→ **Extrait du texte**:
- - -

Le pacte de préférence non assorti d’un terme : un engagement perpétuel valide, auquel chaque contractant peut mettre fin à tout moment

Dans un arrêt rendu par la première chambre civile de la Cour de cassation le 25 septembre 2024 (n°23-14.777) en matière de pacte de préférence, la Haute Juridiction s’est prononcée sur la validité d’un pacte de préférence non assorti d’un terme.

Les faits de cet arrêt sont les suivants : un pacte de préférence portant sur un bien immobilier a été consenti le 19 juillet 1990, sans être assorti d’un terme.

Ce n’est que 21 ans plus tard que le promettant a adressé un courrier invitant les bénéficiaires à prendre position sur l’achat du bien immobilier dans un délai de 3 mois. Les bénéficiaires ont levé l’option indiquant exercer leur droit de préférence.

Le légataire universel du promettant a refusé que le promettant signe l’acte de vente. Le promettant étant décédé, les bénéficiaires ont assigné le légataire universel en vente judiciaire et forcée du bien.

- - -

→ **Lignes enregistrées**:
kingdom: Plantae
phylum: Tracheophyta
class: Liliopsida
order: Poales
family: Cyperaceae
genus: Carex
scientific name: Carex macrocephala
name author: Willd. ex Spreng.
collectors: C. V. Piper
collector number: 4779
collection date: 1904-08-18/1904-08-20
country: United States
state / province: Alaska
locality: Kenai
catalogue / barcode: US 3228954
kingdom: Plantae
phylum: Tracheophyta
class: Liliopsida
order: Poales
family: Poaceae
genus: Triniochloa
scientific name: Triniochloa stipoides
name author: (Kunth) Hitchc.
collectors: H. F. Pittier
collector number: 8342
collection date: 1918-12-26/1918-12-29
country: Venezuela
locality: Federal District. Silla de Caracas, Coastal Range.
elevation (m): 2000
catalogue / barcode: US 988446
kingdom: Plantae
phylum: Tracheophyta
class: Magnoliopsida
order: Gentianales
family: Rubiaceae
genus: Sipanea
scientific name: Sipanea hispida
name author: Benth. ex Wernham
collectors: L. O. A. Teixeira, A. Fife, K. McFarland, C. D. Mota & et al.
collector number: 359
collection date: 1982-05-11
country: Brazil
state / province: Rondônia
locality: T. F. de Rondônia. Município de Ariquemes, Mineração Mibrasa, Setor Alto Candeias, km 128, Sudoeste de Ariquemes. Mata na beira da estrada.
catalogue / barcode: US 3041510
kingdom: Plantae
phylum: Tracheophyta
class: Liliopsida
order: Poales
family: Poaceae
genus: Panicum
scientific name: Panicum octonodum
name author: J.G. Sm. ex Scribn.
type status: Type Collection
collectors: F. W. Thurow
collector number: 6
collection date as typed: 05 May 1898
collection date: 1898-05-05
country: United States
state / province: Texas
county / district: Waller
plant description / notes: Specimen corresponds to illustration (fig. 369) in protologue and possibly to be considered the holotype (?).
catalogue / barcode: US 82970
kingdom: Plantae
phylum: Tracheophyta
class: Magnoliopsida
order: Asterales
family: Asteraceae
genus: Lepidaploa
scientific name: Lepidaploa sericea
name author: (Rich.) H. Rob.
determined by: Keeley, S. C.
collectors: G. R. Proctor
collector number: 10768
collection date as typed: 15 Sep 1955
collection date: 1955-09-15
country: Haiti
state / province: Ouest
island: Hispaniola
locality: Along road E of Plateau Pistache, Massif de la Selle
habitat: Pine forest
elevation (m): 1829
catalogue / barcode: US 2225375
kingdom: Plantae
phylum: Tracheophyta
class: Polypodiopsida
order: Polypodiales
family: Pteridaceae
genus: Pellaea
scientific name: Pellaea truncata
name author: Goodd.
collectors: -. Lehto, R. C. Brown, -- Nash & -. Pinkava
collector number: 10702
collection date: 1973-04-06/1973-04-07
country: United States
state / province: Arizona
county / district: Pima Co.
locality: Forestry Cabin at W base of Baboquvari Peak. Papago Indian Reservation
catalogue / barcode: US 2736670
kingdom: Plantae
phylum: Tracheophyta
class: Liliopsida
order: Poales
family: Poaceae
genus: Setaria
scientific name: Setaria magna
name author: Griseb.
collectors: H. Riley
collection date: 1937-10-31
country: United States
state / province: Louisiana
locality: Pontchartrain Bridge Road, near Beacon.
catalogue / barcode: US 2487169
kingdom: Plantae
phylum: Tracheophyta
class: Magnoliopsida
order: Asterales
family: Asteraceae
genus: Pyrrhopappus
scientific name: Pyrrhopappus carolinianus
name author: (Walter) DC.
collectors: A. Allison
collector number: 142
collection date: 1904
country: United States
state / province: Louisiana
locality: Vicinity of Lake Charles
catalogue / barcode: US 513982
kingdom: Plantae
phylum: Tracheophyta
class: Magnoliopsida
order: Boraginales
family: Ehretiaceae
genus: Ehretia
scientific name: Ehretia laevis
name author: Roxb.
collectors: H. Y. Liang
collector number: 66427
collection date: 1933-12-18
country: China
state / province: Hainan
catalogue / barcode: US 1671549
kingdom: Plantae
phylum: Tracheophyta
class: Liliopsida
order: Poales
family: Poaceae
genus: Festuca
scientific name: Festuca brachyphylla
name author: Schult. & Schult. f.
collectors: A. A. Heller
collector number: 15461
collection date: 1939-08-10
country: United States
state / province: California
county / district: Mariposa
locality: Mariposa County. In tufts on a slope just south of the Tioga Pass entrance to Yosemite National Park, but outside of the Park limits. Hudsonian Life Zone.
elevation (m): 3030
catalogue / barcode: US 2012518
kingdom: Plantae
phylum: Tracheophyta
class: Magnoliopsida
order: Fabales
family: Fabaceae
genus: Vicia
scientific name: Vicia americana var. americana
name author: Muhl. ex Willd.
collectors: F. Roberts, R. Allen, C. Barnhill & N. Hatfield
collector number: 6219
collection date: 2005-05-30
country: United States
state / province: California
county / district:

- - -

→ **Travail à faire**:
1 - Dites si chacune des affirmations suivantes concorde avec l'extrait, en répondant par oui ou par non et en citant mot pour mot les termes qui tranchent : (a) le pacte de préférence a été consenti le 19 juillet 1990 ; (b) le promettant a accordé aux bénéficiaires un délai de six mois pour prendre position ; (c) les bénéficiaires ont assigné le légataire universel.
2 - Réécrivez tout ce qui va de « Le pacte de » jusqu'à « être assorti d’un terme. » dans l'extrait, en substituant « pacte d’exclusivité » à « pacte de préférence » partout.
Seul l'extrait sert de base au travail demandé.

→ **Réponses par tâche**:
1 -
(a) Oui : « un pacte de préférence portant sur un bien immobilier a été consenti le 19 juillet 1990 ».
(b) Non : « dans un délai de 3 mois ».
(c) Oui : « les bénéficiaires ont assigné le légataire universel en vente judiciaire et forcée du bien ».

2 -
Le pacte d’exclusivité non assorti d’un terme : un engagement perpétuel valide, auquel chaque contractant peut mettre fin à tout moment

Dans un arrêt rendu par la première chambre civile de la Cour de cassation le 25 septembre 2024 (n°23-14.777) en matière de pacte d’exclusivité, la Haute Juridiction s’est prononcée sur la validité d’un pacte d’exclusivité non assorti d’un terme.

Les faits de cet arrêt sont les suivants : un pacte d’exclusivité portant sur un bien immobilier a été consenti le 19 juillet 1990, sans être assorti d’un terme.